Food & Agriculture

MAHA MAGA Split Personality Disorder

By Thomas Gremillion

The Trump Administration has said it will revolutionize public health, and particularly improve children’s health, by taking on the food industry and fighting back against corporate capture of regulatory agencies. At the same time, the Administration will unburden taxpayers by cutting government waste, and relieve consumers by cutting regulations that hold back competition.

The Administration’s record so far, however, tells a different story. As the Republican reconciliation bill works its way through the House, and details of the “big beautiful bill” emerge, signs of any purported devotion to improving the lives of America’s children, or to helping them live longer, are conspicuously absent.

Consider lead. HHS Secretary Kennedy’s chaotic, April Fool’s Day “restructuring” of the Department of Health and Human Services, featured the dismissal of 10,000 workers. These included all of the staff from a division at the Centers for Disease Control & Prevention (CDC) dedicated to environmental health, including the prevention of lead poisoning.

Some readers may recall the lead poisoning outbreak in 2023 linked to Wanabana cinnamon applesauce pouches. Unscrupulous food companies can boost profits through so-called “food fraud,” adding lead-based dyes to spices like cinnamon to bulk up the product and give it the right color. FDA investigators theorized that a Wanabana cinnamon supplier committed the food fraud in this case. When children first started getting sick, however, state public health authorities had little to go on. Most lead poisoning is cause by things like paint chips, not apple sauce.

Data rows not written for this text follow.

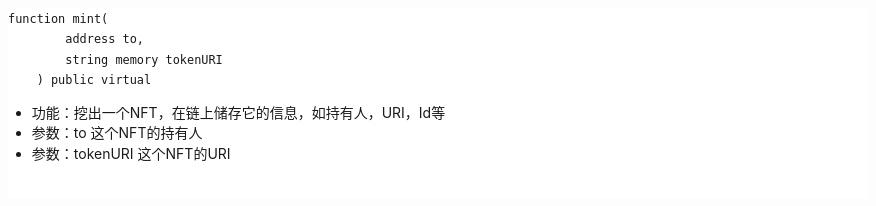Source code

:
 ```solidity
function mint(
        address to,
        string memory tokenURI
    ) public virtual
```

- 功能：挖出一个NFT，在链上储存它的信息，如持有人，URI，Id等
- 参数：to 这个NFT的持有人
- 参数：tokenURI 这个NFT的URI

​	



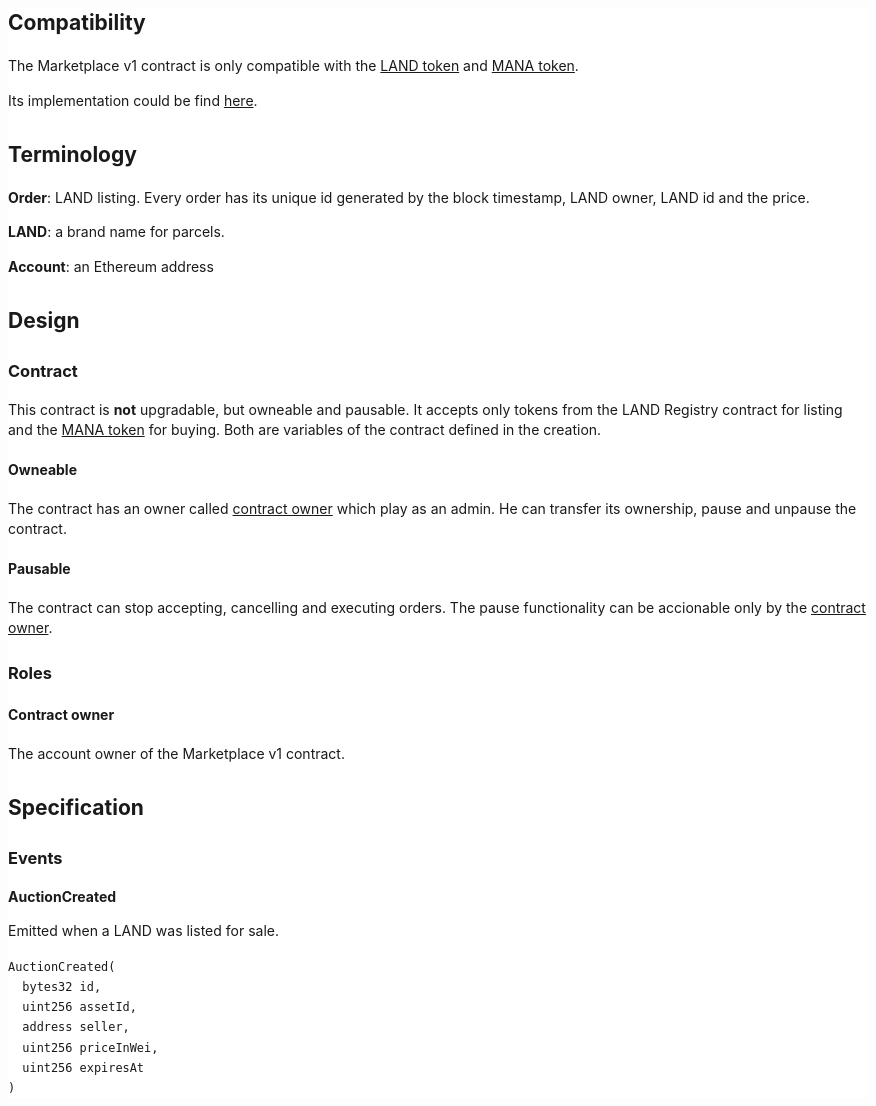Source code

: ## Compatibility

The Marketplace v1 contract is only compatible with the [LAND token](../dsp-0010/0010.md) and [MANA token](https://etherscan.io/address/0x0f5d2fb29fb7d3cfee444a200298f468908cc942).

Its implementation could be find [here](https://etherscan.io/address/0xb3bca6f5052c7e24726b44da7403b56a8a1b98f8#code).

## Terminology

**Order**: LAND listing. Every order has its unique id generated by the block timestamp, LAND owner, LAND id and the price.

**LAND**: a brand name for parcels.

**Account**: an Ethereum address

## Design

### Contract

This contract is **not** upgradable, but owneable and pausable.
It accepts only tokens from the LAND Registry contract for listing and the [MANA token](https://etherscan.io/address/0x0f5d2fb29fb7d3cfee444a200298f468908cc942) for buying. Both are variables of the contract defined in the creation.

#### Owneable

The contract has an owner called [contract owner](#contract-owner) which play as an admin. He can transfer its ownership, pause and unpause the contract.

#### Pausable

The contract can stop accepting, cancelling and executing orders. The pause functionality can be accionable only by the [contract owner](#contract-owner).

### Roles

#### Contract owner

The account owner of the Marketplace v1 contract.

## Specification

### Events

**AuctionCreated**

Emitted when a LAND was listed for sale.

```
AuctionCreated(
  bytes32 id,
  uint256 assetId,
  address seller,
  uint256 priceInWei,
  uint256 expiresAt
)
```
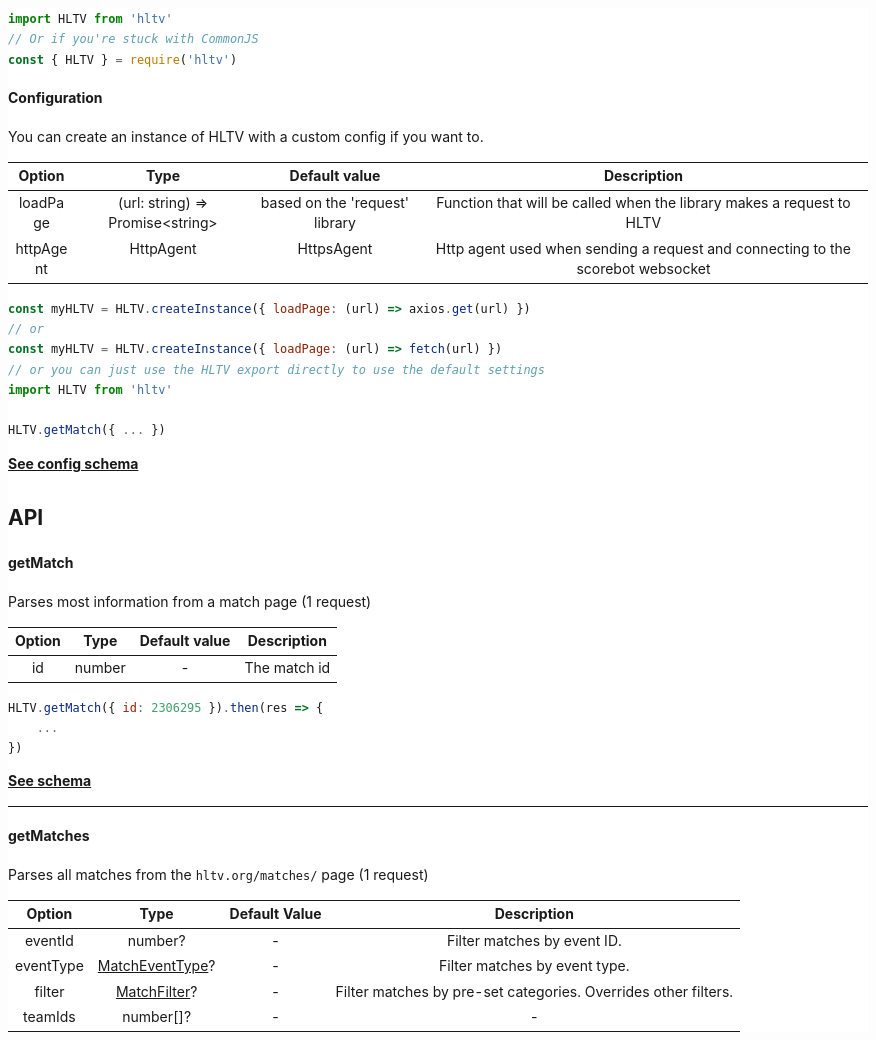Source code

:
 ```javascript
import HLTV from 'hltv'
// Or if you're stuck with CommonJS
const { HLTV } = require('hltv')
```

#### Configuration

You can create an instance of HLTV with a custom config if you want to.

|  Option   |                Type                |         Default value          |                                   Description                                   |
| :-------: | :--------------------------------: | :----------------------------: | :-----------------------------------------------------------------------------: |
| loadPage  | (url: string) => Promise\<string\> | based on the 'request' library |      Function that will be called when the library makes a request to HLTV      |
| httpAgent |             HttpAgent              |           HttpsAgent           | Http agent used when sending a request and connecting to the scorebot websocket |

```javascript
const myHLTV = HLTV.createInstance({ loadPage: (url) => axios.get(url) })
// or
const myHLTV = HLTV.createInstance({ loadPage: (url) => fetch(url) })
// or you can just use the HLTV export directly to use the default settings
import HLTV from 'hltv'

HLTV.getMatch({ ... })
```

**[See config schema](https://github.com/gigobyte/HLTV/blob/master/src/config.ts)**

## API

#### getMatch

Parses most information from a match page (1 request)

| Option |  Type  | Default value | Description  |
| :----: | :----: | :-----------: | :----------: |
|   id   | number |       -       | The match id |

```javascript
HLTV.getMatch({ id: 2306295 }).then(res => {
    ...
})
```

**[See schema](https://github.com/gigobyte/HLTV/blob/master/src/endpoints/getMatch.ts#L79)**

---

#### getMatches

Parses all matches from the `hltv.org/matches/` page (1 request)

|  Option   |                                              Type                                              | Default Value |                          Description                           |
| :-------: | :--------------------------------------------------------------------------------------------: | :-----------: | :------------------------------------------------------------: |
|  eventId  |                                            number?                                             |       -       |                  Filter matches by event ID.                   |
| eventType | [MatchEventType](https://github.com/gigobyte/HLTV/blob/master/src/endpoints/getMatches.ts#L8)? |       -       |                 Filter matches by event type.                  |
|  filter   |  [MatchFilter](https://github.com/gigobyte/HLTV/blob/master/src/endpoints/getMatches.ts#L14)?  |       -       | Filter matches by pre-set categories. Overrides other filters. |
|  teamIds  |                                            number[]?                                           |       -       |                                -                               |
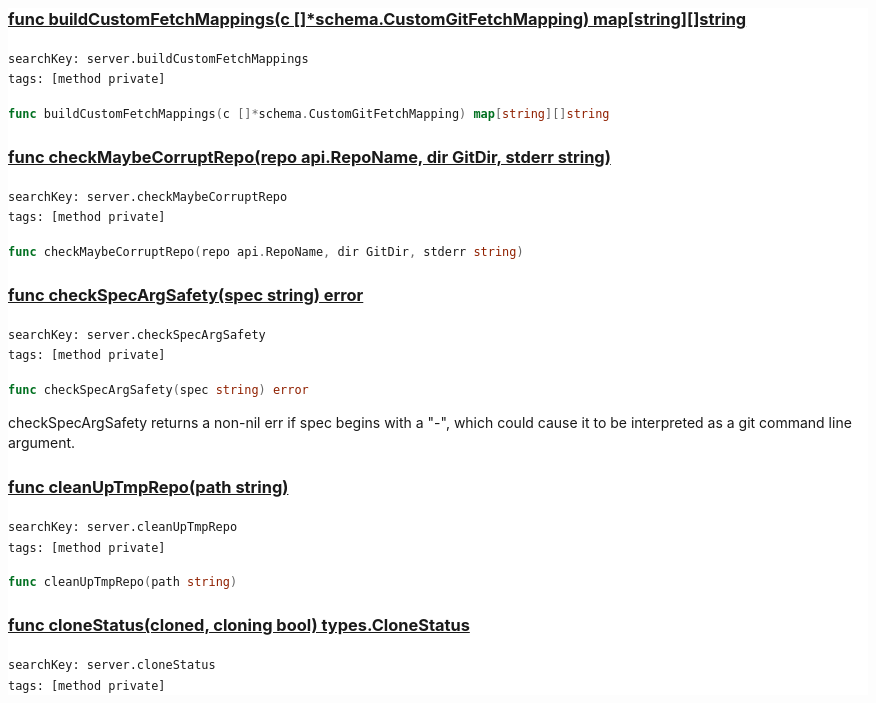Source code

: ### <a id="buildCustomFetchMappings" href="#buildCustomFetchMappings">func buildCustomFetchMappings(c []*schema.CustomGitFetchMapping) map[string][]string</a>

```
searchKey: server.buildCustomFetchMappings
tags: [method private]
```

```Go
func buildCustomFetchMappings(c []*schema.CustomGitFetchMapping) map[string][]string
```

### <a id="checkMaybeCorruptRepo" href="#checkMaybeCorruptRepo">func checkMaybeCorruptRepo(repo api.RepoName, dir GitDir, stderr string)</a>

```
searchKey: server.checkMaybeCorruptRepo
tags: [method private]
```

```Go
func checkMaybeCorruptRepo(repo api.RepoName, dir GitDir, stderr string)
```

### <a id="checkSpecArgSafety" href="#checkSpecArgSafety">func checkSpecArgSafety(spec string) error</a>

```
searchKey: server.checkSpecArgSafety
tags: [method private]
```

```Go
func checkSpecArgSafety(spec string) error
```

checkSpecArgSafety returns a non-nil err if spec begins with a "-", which could cause it to be interpreted as a git command line argument. 

### <a id="cleanUpTmpRepo" href="#cleanUpTmpRepo">func cleanUpTmpRepo(path string)</a>

```
searchKey: server.cleanUpTmpRepo
tags: [method private]
```

```Go
func cleanUpTmpRepo(path string)
```

### <a id="cloneStatus" href="#cloneStatus">func cloneStatus(cloned, cloning bool) types.CloneStatus</a>

```
searchKey: server.cloneStatus
tags: [method private]
```
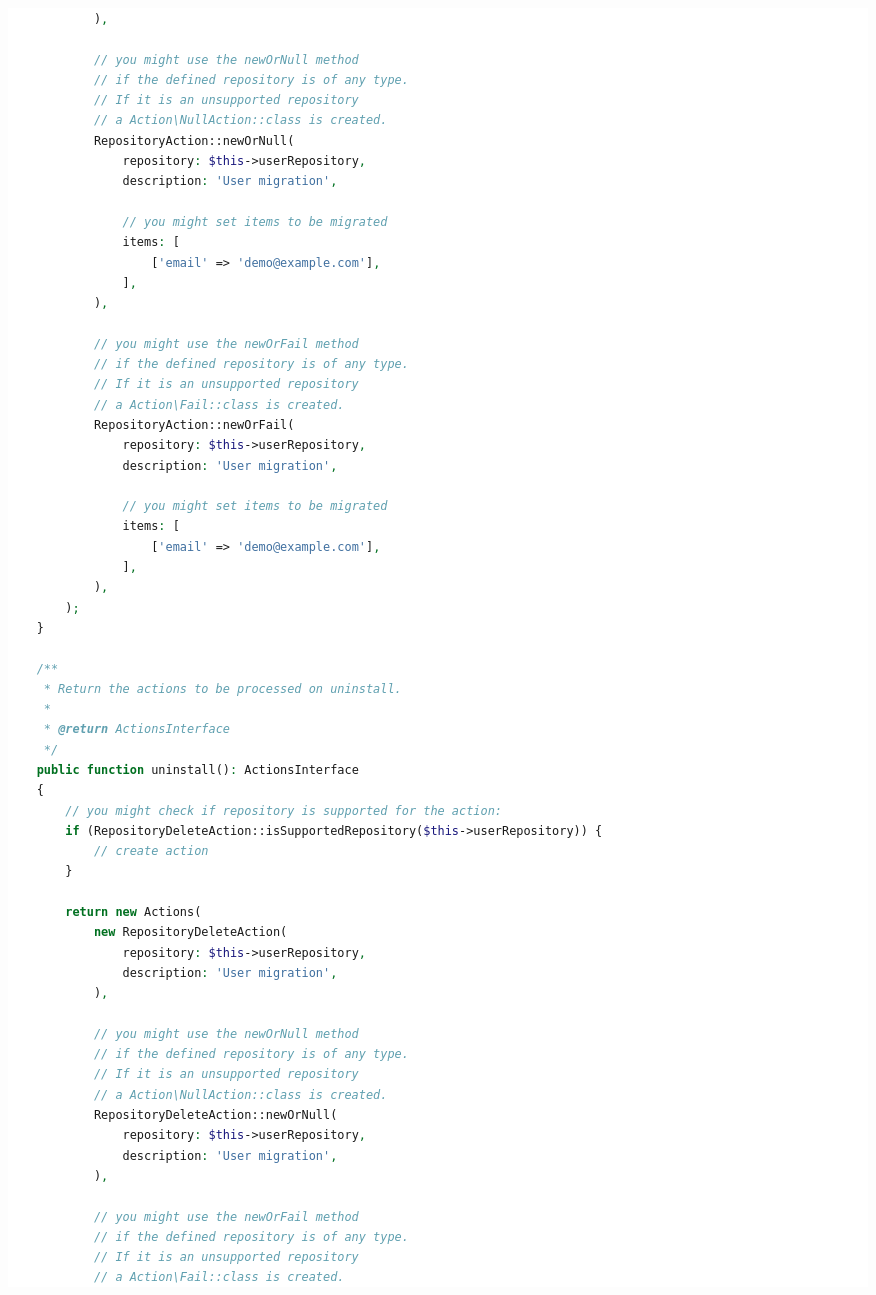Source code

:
 ```php
            ),
            
            // you might use the newOrNull method
            // if the defined repository is of any type.
            // If it is an unsupported repository
            // a Action\NullAction::class is created.
            RepositoryAction::newOrNull(
                repository: $this->userRepository,
                description: 'User migration',
                
                // you might set items to be migrated
                items: [
                    ['email' => 'demo@example.com'],
                ],
            ),
            
            // you might use the newOrFail method
            // if the defined repository is of any type.
            // If it is an unsupported repository
            // a Action\Fail::class is created.
            RepositoryAction::newOrFail(
                repository: $this->userRepository,
                description: 'User migration',
                
                // you might set items to be migrated
                items: [
                    ['email' => 'demo@example.com'],
                ],
            ),
        );
    }

    /**
     * Return the actions to be processed on uninstall.
     *
     * @return ActionsInterface
     */
    public function uninstall(): ActionsInterface
    {
        // you might check if repository is supported for the action:
        if (RepositoryDeleteAction::isSupportedRepository($this->userRepository)) {
            // create action
        }
        
        return new Actions(
            new RepositoryDeleteAction(
                repository: $this->userRepository,
                description: 'User migration',
            ),
            
            // you might use the newOrNull method
            // if the defined repository is of any type.
            // If it is an unsupported repository
            // a Action\NullAction::class is created.
            RepositoryDeleteAction::newOrNull(
                repository: $this->userRepository,
                description: 'User migration',
            ),
            
            // you might use the newOrFail method
            // if the defined repository is of any type.
            // If it is an unsupported repository
            // a Action\Fail::class is created.
```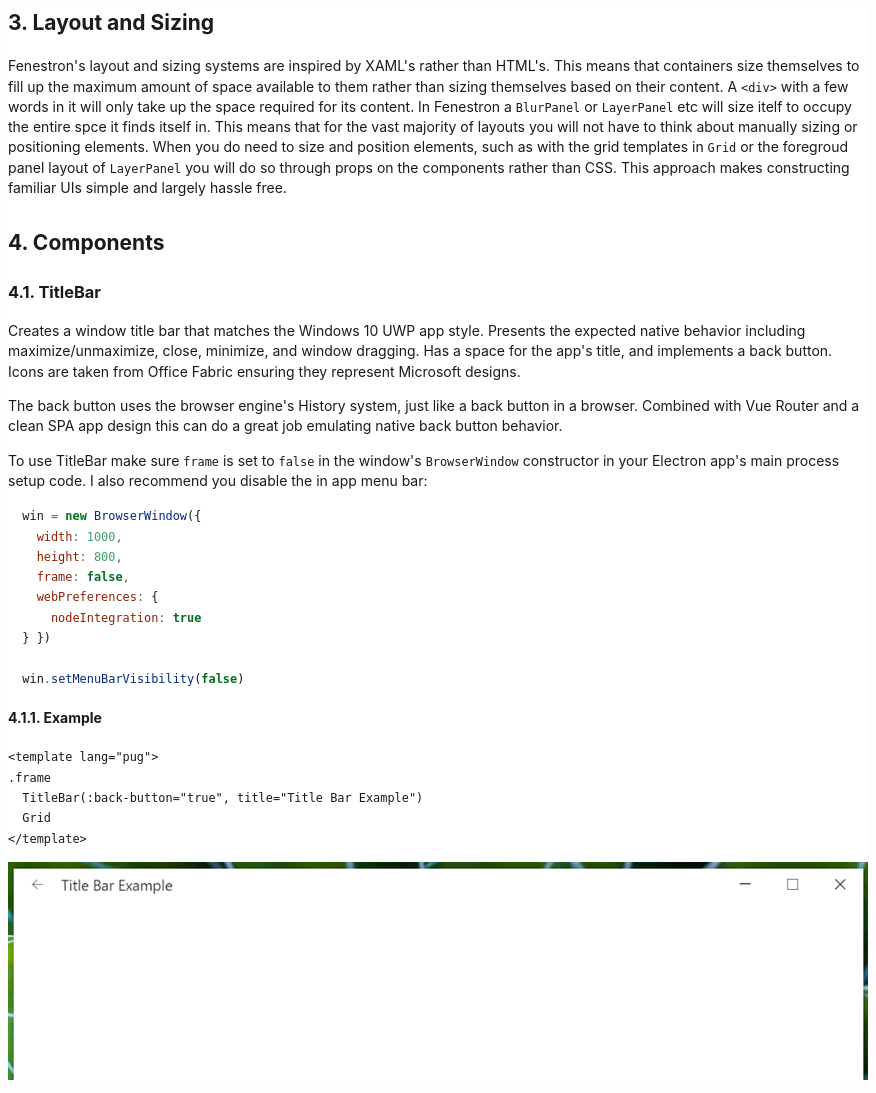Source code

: ##  3. <a name='LayoutandSizing'></a>Layout and Sizing
Fenestron's layout and sizing systems are inspired by XAML's rather than HTML's. This means that containers size themselves to fill up the maximum amount of space available to them rather than sizing themselves based on their content. A `<div>` with a few words in it will only take up the space required for its content. In Fenestron a `BlurPanel` or `LayerPanel` etc will size itelf to occupy the entire spce it finds itself in. This means that for the vast majority of layouts you will not have to think about manually sizing or positioning elements. When you do need to size and position elements, such as with the grid templates in `Grid` or the foregroud panel layout of `LayerPanel` you will do so through props on the components rather than CSS. This approach makes constructing familiar UIs simple and largely hassle free. 

##  4. <a name='Components'></a>Components

###  4.1. <a name='TitleBar'></a>TitleBar
Creates a window title bar that matches the Windows 10 UWP app style. Presents the expected native behavior including maximize/unmaximize, close, minimize, and window dragging. Has a space for the app's title, and implements a back button. Icons are taken from Office Fabric ensuring they represent Microsoft designs.

The back button uses the browser engine's History system, just like a back button in a browser. Combined with Vue Router and a clean SPA app design this can do a great job emulating native back button behavior.

To use TitleBar make sure `frame` is set to `false` in the window's `BrowserWindow` constructor in your Electron app's main process setup code. I also recommend you disable the in app menu bar:

```javascript
  win = new BrowserWindow({ 
    width: 1000, 
    height: 800,
    frame: false,
    webPreferences: {
      nodeIntegration: true
  } })

  win.setMenuBarVisibility(false)
```

####  4.1.1. <a name='Example'></a>Example
```vue
<template lang="pug">
.frame
  TitleBar(:back-button="true", title="Title Bar Example")
  Grid
</template>
```
![TitleBar Example](docs/images/titleBarExample.png?raw=true)
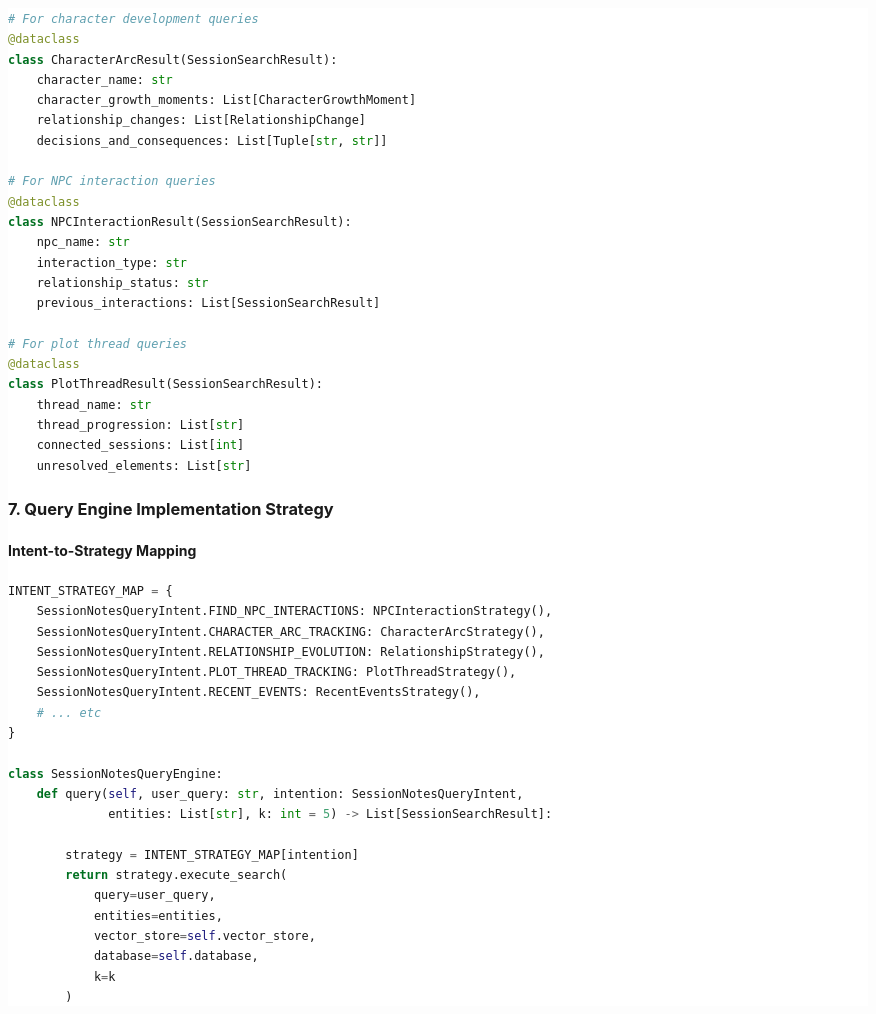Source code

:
 ```python
# For character development queries
@dataclass
class CharacterArcResult(SessionSearchResult):
    character_name: str
    character_growth_moments: List[CharacterGrowthMoment]
    relationship_changes: List[RelationshipChange]
    decisions_and_consequences: List[Tuple[str, str]]

# For NPC interaction queries  
@dataclass
class NPCInteractionResult(SessionSearchResult):
    npc_name: str
    interaction_type: str
    relationship_status: str
    previous_interactions: List[SessionSearchResult]

# For plot thread queries
@dataclass
class PlotThreadResult(SessionSearchResult):
    thread_name: str
    thread_progression: List[str]
    connected_sessions: List[int]
    unresolved_elements: List[str]
```

### 7. Query Engine Implementation Strategy

#### Intent-to-Strategy Mapping
```python
INTENT_STRATEGY_MAP = {
    SessionNotesQueryIntent.FIND_NPC_INTERACTIONS: NPCInteractionStrategy(),
    SessionNotesQueryIntent.CHARACTER_ARC_TRACKING: CharacterArcStrategy(),
    SessionNotesQueryIntent.RELATIONSHIP_EVOLUTION: RelationshipStrategy(),
    SessionNotesQueryIntent.PLOT_THREAD_TRACKING: PlotThreadStrategy(),
    SessionNotesQueryIntent.RECENT_EVENTS: RecentEventsStrategy(),
    # ... etc
}

class SessionNotesQueryEngine:
    def query(self, user_query: str, intention: SessionNotesQueryIntent, 
              entities: List[str], k: int = 5) -> List[SessionSearchResult]:
        
        strategy = INTENT_STRATEGY_MAP[intention]
        return strategy.execute_search(
            query=user_query,
            entities=entities,
            vector_store=self.vector_store,
            database=self.database,
            k=k
        )
```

CDC’s Environmental Health Division, the one that’s gone now, helped connect the dots. It coordinated how the state and local public health agencies surveyed case patients, eventually homing in on the outbreak’s source. The outbreak culminated in an official case count of 566, but many more kids were affected before public health authorities had sufficient information to pull the poisoned pouches from store shelves. Now many of those public health authorities have been fired.

On April 3, Kennedy told press he would reinstate the disbanded division and its staff. But subsequent budget plans have not accounted for it, nor for the national lead exposure registry, and we have only a vague assurance that the Division’s work will get carried out by someone, somewhere in the forthcoming “Administration for a Healthy America.” In the meantime, how many kids would need to get lead poisoning for us to catch a similar outbreak right now?

The latest version of the House reconciliation bill does not weigh in on children’s lead exposure but it takes a stand on children’s health nonetheless. The bill would save $660 million by the terminating USDA grants for local food to schools programs. Is this what Secretary Kennedy means by “dramatic changes in the school food”? The House bill further aims to save $92 million with work requirements for SNAP recipients with children age seven or older. Hope you have the iPad battery charged parents. Even some Republicans have blanched. Sen. Josh Hawley expressed dismay that the House would so aggressively pursue an agenda of “taxing poor people.”

But apparently such is the business of Making America Healthy Again, back when most adults smoked and the gas station gave you lead. Or perhaps to some other era, like the 1500s. Many accounts of European colonists indicate the Native Americans were much healthier judging by their height and physique, although recent research suggests their health was “on decline before Columbus arrived.” Blame agriculture.

Whatever happened in the past, the Trump Administration may likely usher in a new era of precipitous declines in indigenous people’s health. The Administration’s budget cuts funding for core tribal programs by nearly one-quarter, including a $617 million cut to Bureau of Indian Affairs programs that support tribal self-governance and communities.

Many of these communities would also be harmed by cuts in the President’s budget proposing to eliminate four federal programs designed to prevent underage drinking. For the last two decades, since Congress passed the Sober Truth on Preventing Underage Drinking (STOP) Act, with broad bipartisan support, these programs have helped to reduce underage drinking by double digits. Despite the declines, underage drinking remains an incredible drag on the economy, costing the country more than $24 billion each year, setting people up for a lifetime of addiction, and driving many of the leading preventable causes of death among young people. The STOP programs, at annual cost of just $20.5 million, are some of the most cost-effective federal expenditures as measured by dollars per life years saved. Rather than asserting their authority to keep these programs running, however, House members are apparently more interested in shilling for Big Alcohol and challenging the science that alcohol causes cancer. (Sorry, it does).

Congress can still do the right thing. It can challenge the President’s unlawful impoundment of appropriations. It can restore critical public health infrastructure cut by the DOGE chainsaw. It can act to prevent the Administration from snatching more people off the street and sending them to a foreign prison without due process. But Republicans have shown little interest in such measures so far. That may change as their constituents come to understand what they stand to lose, and the basic contours of a bill that will knock millions of Americans off Medicaid and add trillions to the federal debt in order to cut taxes for the wealthy—a full $211 billion of the bill’s cost will go towards raising the estate and gift tax exclusion for millionaires (from $28 million to $30 million for couples!). In the meantime, we can expect the MAHA MAGA split personality disorder to continue.